На Катерине была кофта с широкими рукавами, свободно ниспадающими из-под нарядно вышитой безрукавки, пышная юбка и полусапожки-румынки. За короткие минуты после появления Танцюры Катерина успела переодеться и теперь всячески подчеркивала свою парадность, покачиваясь на каблучках, поворачивалась то одним, то другим боком.
- Не крути закромами, - Очерет хлопнул ее плеткой по заду, - не балуй до поры, и так рубаха к спине прикипела.
- Ишь ты! - Катерина попыталась взять его под руку, но он важно отстранился, нахмурился и велел Танцюре подать туго набитую суму.
- Подарунки тебе. Вытряхнешь, а суму вернешь к седлу. - Последний приказ относился к адъютанту.
Катерина ощупала суму, взвесила ее на руке.
- За що ж такэ?
- За приют, за добро и ласку, - сказал Очерет безулыбчиво и, обойдя посторонившуюся хозяйку, первым пошел в хату.
Переступив порог горницы, он трижды перекрестился на святой угол и только тогда присел к покрытому холщовой скатертью столу, оперся о него локтями и, зажав в ладонях щеки и бороду, тягучим и долгим взглядом впился в женщину, будто впитывал ее в себя.
- Да, краса... - сказал он.
- Мабуть, скажешь, любишь? - разбирая подарки, бросила Катерина. Дывись, Очерет, який полушалок, турецкий чи що?
- Видкиля я знаю, турецкий, немецкий ли, ни хозяйки, ни хозяина спытать уже не можно було... А вот насчет любови могу ответить одним словом - да!

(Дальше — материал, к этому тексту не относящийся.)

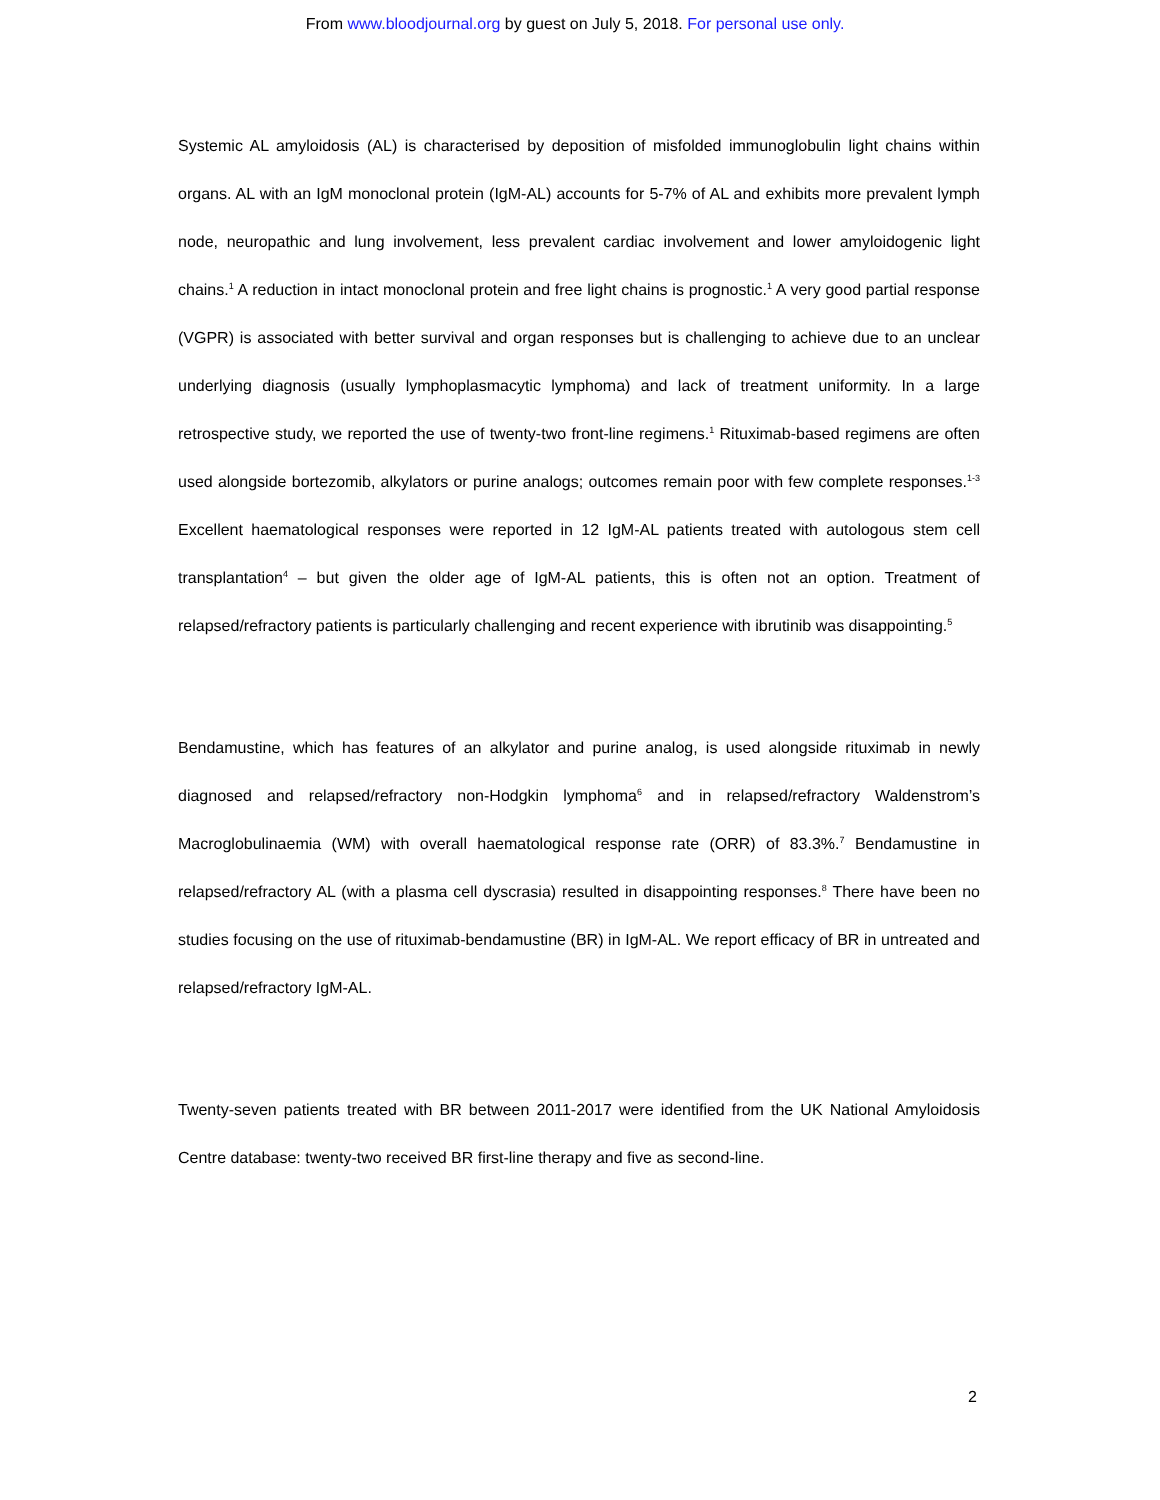From www.bloodjournal.org by guest on July 5, 2018. For personal use only.
Systemic AL amyloidosis (AL) is characterised by deposition of misfolded immunoglobulin light chains within organs. AL with an IgM monoclonal protein (IgM-AL) accounts for 5-7% of AL and exhibits more prevalent lymph node, neuropathic and lung involvement, less prevalent cardiac involvement and lower amyloidogenic light chains.<sup>1</sup> A reduction in intact monoclonal protein and free light chains is prognostic.<sup>1</sup> A very good partial response (VGPR) is associated with better survival and organ responses but is challenging to achieve due to an unclear underlying diagnosis (usually lymphoplasmacytic lymphoma) and lack of treatment uniformity. In a large retrospective study, we reported the use of twenty-two front-line regimens.<sup>1</sup> Rituximab-based regimens are often used alongside bortezomib, alkylators or purine analogs; outcomes remain poor with few complete responses.<sup>1-3</sup> Excellent haematological responses were reported in 12 IgM-AL patients treated with autologous stem cell transplantation<sup>4</sup> – but given the older age of IgM-AL patients, this is often not an option. Treatment of relapsed/refractory patients is particularly challenging and recent experience with ibrutinib was disappointing.<sup>5</sup>
Bendamustine, which has features of an alkylator and purine analog, is used alongside rituximab in newly diagnosed and relapsed/refractory non-Hodgkin lymphoma<sup>6</sup> and in relapsed/refractory Waldenstrom’s Macroglobulinaemia (WM) with overall haematological response rate (ORR) of 83.3%.<sup>7</sup> Bendamustine in relapsed/refractory AL (with a plasma cell dyscrasia) resulted in disappointing responses.<sup>8</sup> There have been no studies focusing on the use of rituximab-bendamustine (BR) in IgM-AL. We report efficacy of BR in untreated and relapsed/refractory IgM-AL.
Twenty-seven patients treated with BR between 2011-2017 were identified from the UK National Amyloidosis Centre database: twenty-two received BR first-line therapy and five as second-line.
2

Катерина плохо слушала его: под руки ей попал старинный ридикюль с латунными застежками, какие бывали на альбомах, на дне ридикюля брякнули два колечка, брошка - золотые. Она быстро сунула их за пазуху, жадные глаза Очерета заметили белый желобок на ее пухлой груди. Катерина вытряхнула из ридикюля на стол много фотокарточек.
- А це хто?
- Хто? - Очерет небрежно взял одну, другую фотографию, вздохнул. Кажу тебе: дьячок и его семья. Вбылы их... - Он так же лениво перетасовал карточки и приказал вошедшему в горницу Танцюре бросить в печку. Тот исполнил в точности: пламя вспыхнуло ярче.
Танцюра принес таз, ведро воды, кусок стирального мыла, мочалку и, пособив стянуть запотевшую рубаху с крупного торса батьки, принялся поливать Очерета. Тот фыркал в ладони, тер безволосую грудь, плескал под мышки, с удовольствием покряхтывал.
- Месяц в бани не був, - признался Очерет, вытирая насухо белое, мускулистое тело.
- Я выйду. Весь помойся, - предложила Катерина, - простыни у меня венгерские. Помнишь, подарил, держу для тебя.
И ушла готовить вечерять.
Очерет вымылся, переменил белье, расчесал бороду и долго выдавливал прыщик у глаза, мостясь то так, то этак возле обломка зеркальца.